If ` x^(2) - xy + y^(2) = 2 and x^(4) + x^(2) y^(2) + y^(4) = 6` then the value of `( x ^(2) + xy+ y^(2))` is

To solve the problem, we need to find the value of \( x^2 + xy + y^2 \) given the equations: 1. \( x^2 - xy + y^2 = 2 \) (Equation 1) 2. \( x^4 + x^2y^2 + y^4 = 6 \) (Equation 2) ### Step 1: Rewrite Equation 1 From Equation 1, we can express \( x^2 + y^2 \) in terms of \( xy \): \[ x^2 + y^2 = 2 + xy \] ### Step 2: Substitute into Equation 2 Now, we need to express \( x^4 + y^4 \) in terms of \( x^2 + y^2 \) and \( xy \).
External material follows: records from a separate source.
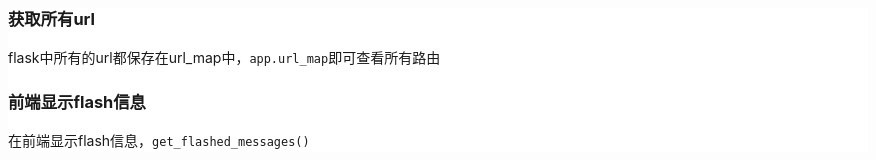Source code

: ### 获取所有url
flask中所有的url都保存在url_map中，`app.url_map`即可查看所有路由

### 前端显示flash信息
在前端显示flash信息，`get_flashed_messages()`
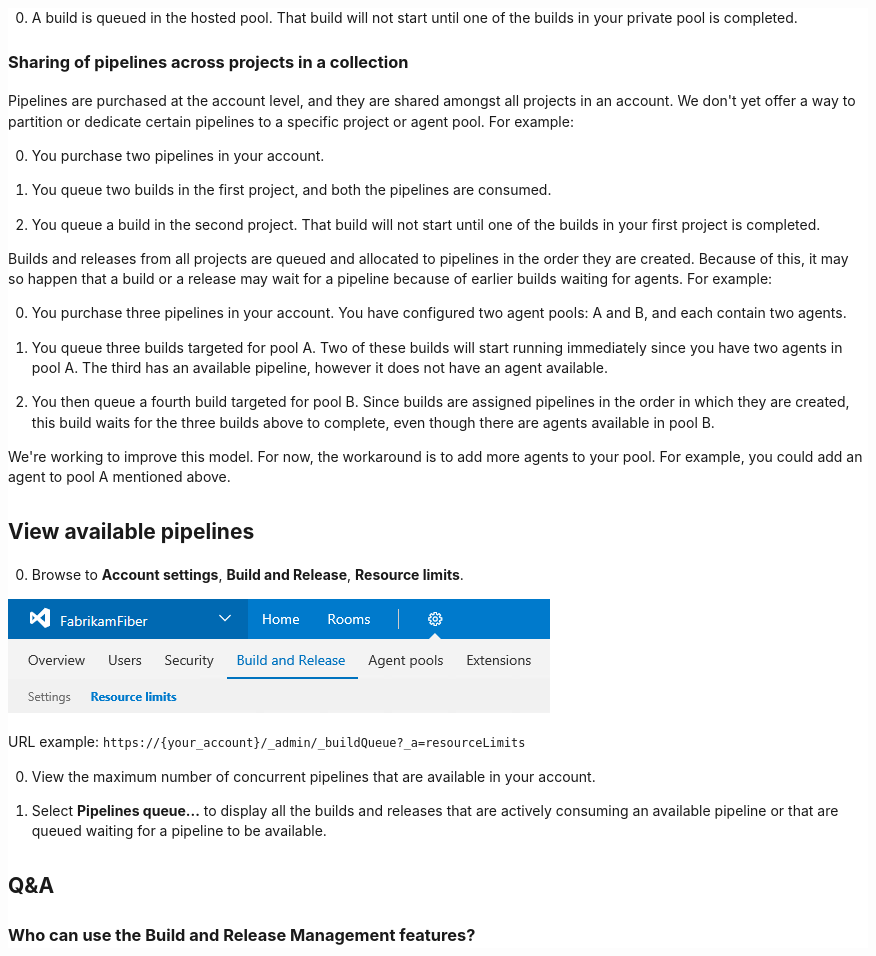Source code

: 0. A build is queued in the hosted pool. That build will not start until one of the builds in your private pool is completed.

### Sharing of pipelines across projects in a collection

Pipelines are purchased at the account level, and they are shared amongst all projects in an account. We don't yet offer a way to partition or dedicate certain pipelines to a specific project or agent pool. For example:

0. You purchase two pipelines in your account.

0. You queue two builds in the first project, and both the pipelines are consumed.

0. You queue a build in the second project. That build will not start until one of the builds in your first project is completed.

Builds and releases from all projects are queued and allocated to pipelines in the order they are created. Because of this, it may so happen that a build or a release may wait for a pipeline because of earlier builds waiting for agents. For example:

0. You purchase three pipelines in your account. You have configured two agent pools: A and B, and each contain two agents.

0. You queue three builds targeted for pool A. Two of these builds will start running immediately since you have two agents in pool A. The third has an available pipeline, however it does not have an agent available.

0. You then queue a fourth build targeted for pool B. Since builds are assigned pipelines in the order in which they are created, this build waits for the three builds above to complete, even though there are agents available in pool B.

We're working to improve this model. For now, the workaround is to add more agents to your pool. For example, you could add an agent to pool A mentioned above.

## View available pipelines

0. Browse to **Account settings**, **Build and Release**, **Resource limits**.

 ![control-panel-account-build-and-release-resource-limits](_img/concurrent-pipelines-vsts/control-panel-account-build-and-release-resource-limits.png)

 URL example: `https://{your_account}/_admin/_buildQueue?_a=resourceLimits`

0. View the maximum number of concurrent pipelines that are available in your account.

0. Select **Pipelines queue...** to display all the builds and releases that are actively consuming an available pipeline or that are queued waiting for a pipeline to be available.

## Q&A

### Who can use the Build and Release Management features?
We know that: \[ x^4 + y^4 = (x^2 + y^2)^2 - 2x^2y^2 \] Substituting \( x^2 + y^2 \) from Step 1: \[ x^4 + y^4 = (2 + xy)^2 - 2x^2y^2 \] Expanding this: \[ x^4 + y^4 = 4 + 4xy + x^2y^2 - 2x^2y^2 = 4 + 4xy - x^2y^2 \] ### Step 3: Substitute into Equation 2 Now, substituting \( x^4 + y^4 \) into Equation 2: \[ (4 + 4xy - x^2y^2) + x^2y^2 = 6 \] This simplifies to: \[ 4 + 4xy = 6 \] Subtracting 4 from both sides: \[ 4xy = 2 \] Dividing by 4: \[ xy = \frac{1}{2} \] ### Step 4: Substitute \( xy \) back into Equation 1 Now we can substitute \( xy = \frac{1}{2} \) back into the expression we found for \( x^2 + y^2 \): \[ x^2 + y^2 = 2 + \frac{1}{2} = \frac{5}{2} \] ### Step 5: Calculate \( x^2 + xy + y^2 \) Now we can find \( x^2 + xy + y^2 \): \[ x^2 + xy + y^2 = (x^2 + y^2) + xy = \frac{5}{2} + \frac{1}{2} = \frac{6}{2} = 3 \] Thus, the value of \( x^2 + xy + y^2 \) is \( \boxed{3} \).